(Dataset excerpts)
== Segment start ==

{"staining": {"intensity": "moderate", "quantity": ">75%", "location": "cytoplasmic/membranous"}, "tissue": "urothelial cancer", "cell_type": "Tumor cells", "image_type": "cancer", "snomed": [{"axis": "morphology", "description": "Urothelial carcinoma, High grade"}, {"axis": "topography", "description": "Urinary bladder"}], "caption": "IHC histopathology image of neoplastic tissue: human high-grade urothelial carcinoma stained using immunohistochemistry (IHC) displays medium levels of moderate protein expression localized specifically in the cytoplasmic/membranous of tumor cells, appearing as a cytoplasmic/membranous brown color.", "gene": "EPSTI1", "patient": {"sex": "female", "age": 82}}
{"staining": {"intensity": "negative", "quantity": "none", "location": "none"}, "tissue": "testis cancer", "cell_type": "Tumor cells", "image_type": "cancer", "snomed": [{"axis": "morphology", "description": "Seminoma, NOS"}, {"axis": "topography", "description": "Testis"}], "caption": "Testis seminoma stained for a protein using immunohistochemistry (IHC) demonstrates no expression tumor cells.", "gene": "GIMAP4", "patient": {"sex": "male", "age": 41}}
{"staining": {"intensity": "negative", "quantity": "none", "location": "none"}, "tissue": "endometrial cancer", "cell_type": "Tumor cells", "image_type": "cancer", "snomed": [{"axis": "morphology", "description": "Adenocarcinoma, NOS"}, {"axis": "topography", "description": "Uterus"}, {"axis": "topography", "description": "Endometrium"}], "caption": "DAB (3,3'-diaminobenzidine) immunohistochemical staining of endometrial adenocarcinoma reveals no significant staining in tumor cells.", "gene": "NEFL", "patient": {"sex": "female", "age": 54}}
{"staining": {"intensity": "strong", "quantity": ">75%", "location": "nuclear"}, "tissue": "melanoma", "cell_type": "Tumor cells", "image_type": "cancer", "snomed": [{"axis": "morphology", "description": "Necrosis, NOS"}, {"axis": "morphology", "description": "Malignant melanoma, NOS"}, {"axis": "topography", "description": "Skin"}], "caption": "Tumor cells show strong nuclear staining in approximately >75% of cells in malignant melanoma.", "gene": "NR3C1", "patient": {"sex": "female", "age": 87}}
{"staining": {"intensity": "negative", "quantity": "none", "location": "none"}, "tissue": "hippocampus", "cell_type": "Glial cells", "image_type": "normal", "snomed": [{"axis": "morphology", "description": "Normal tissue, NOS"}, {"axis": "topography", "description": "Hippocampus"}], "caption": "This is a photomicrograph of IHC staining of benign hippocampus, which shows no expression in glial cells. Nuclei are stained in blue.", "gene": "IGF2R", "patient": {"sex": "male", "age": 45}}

== Segment end ==

**What needs to be done**: Each record must be output word for word.

**Exercise output**:
{"staining": {"intensity": "moderate", "quantity": ">75%", "location": "cytoplasmic/membranous"}, "tissue": "urothelial cancer", "cell_type": "Tumor cells", "image_type": "cancer", "snomed": [{"axis": "morphology", "description": "Urothelial carcinoma, High grade"}, {"axis": "topography", "description": "Urinary bladder"}], "caption": "IHC histopathology image of neoplastic tissue: human high-grade urothelial carcinoma stained using immunohistochemistry (IHC) displays medium levels of moderate protein expression localized specifically in the cytoplasmic/membranous of tumor cells, appearing as a cytoplasmic/membranous brown color.", "gene": "EPSTI1", "patient": {"sex": "female", "age": 82}}
{"staining": {"intensity": "negative", "quantity": "none", "location": "none"}, "tissue": "testis cancer", "cell_type": "Tumor cells", "image_type": "cancer", "snomed": [{"axis": "morphology", "description": "Seminoma, NOS"}, {"axis": "topography", "description": "Testis"}], "caption": "Testis seminoma stained for a protein using immunohistochemistry (IHC) demonstrates no expression tumor cells.", "gene": "GIMAP4", "patient": {"sex": "male", "age": 41}}
{"staining": {"intensity": "negative", "quantity": "none", "location": "none"}, "tissue": "endometrial cancer", "cell_type": "Tumor cells", "image_type": "cancer", "snomed": [{"axis": "morphology", "description": "Adenocarcinoma, NOS"}, {"axis": "topography", "description": "Uterus"}, {"axis": "topography", "description": "Endometrium"}], "caption": "DAB (3,3'-diaminobenzidine) immunohistochemical staining of endometrial adenocarcinoma reveals no significant staining in tumor cells.", "gene": "NEFL", "patient": {"sex": "female", "age": 54}}
{"staining": {"intensity": "strong", "quantity": ">75%", "location": "nuclear"}, "tissue": "melanoma", "cell_type": "Tumor cells", "image_type": "cancer", "snomed": [{"axis": "morphology", "description": "Necrosis, NOS"}, {"axis": "morphology", "description": "Malignant melanoma, NOS"}, {"axis": "topography", "description": "Skin"}], "caption": "Tumor cells show strong nuclear staining in approximately >75% of cells in malignant melanoma.", "gene": "NR3C1", "patient": {"sex": "female", "age": 87}}
{"staining": {"intensity": "negative", "quantity": "none", "location": "none"}, "tissue": "hippocampus", "cell_type": "Glial cells", "image_type": "normal", "snomed": [{"axis": "morphology", "description": "Normal tissue, NOS"}, {"axis": "topography", "description": "Hippocampus"}], "caption": "This is a photomicrograph of IHC staining of benign hippocampus, which shows no expression in glial cells. Nuclei are stained in blue.", "gene": "IGF2R", "patient": {"sex": "male", "age": 45}}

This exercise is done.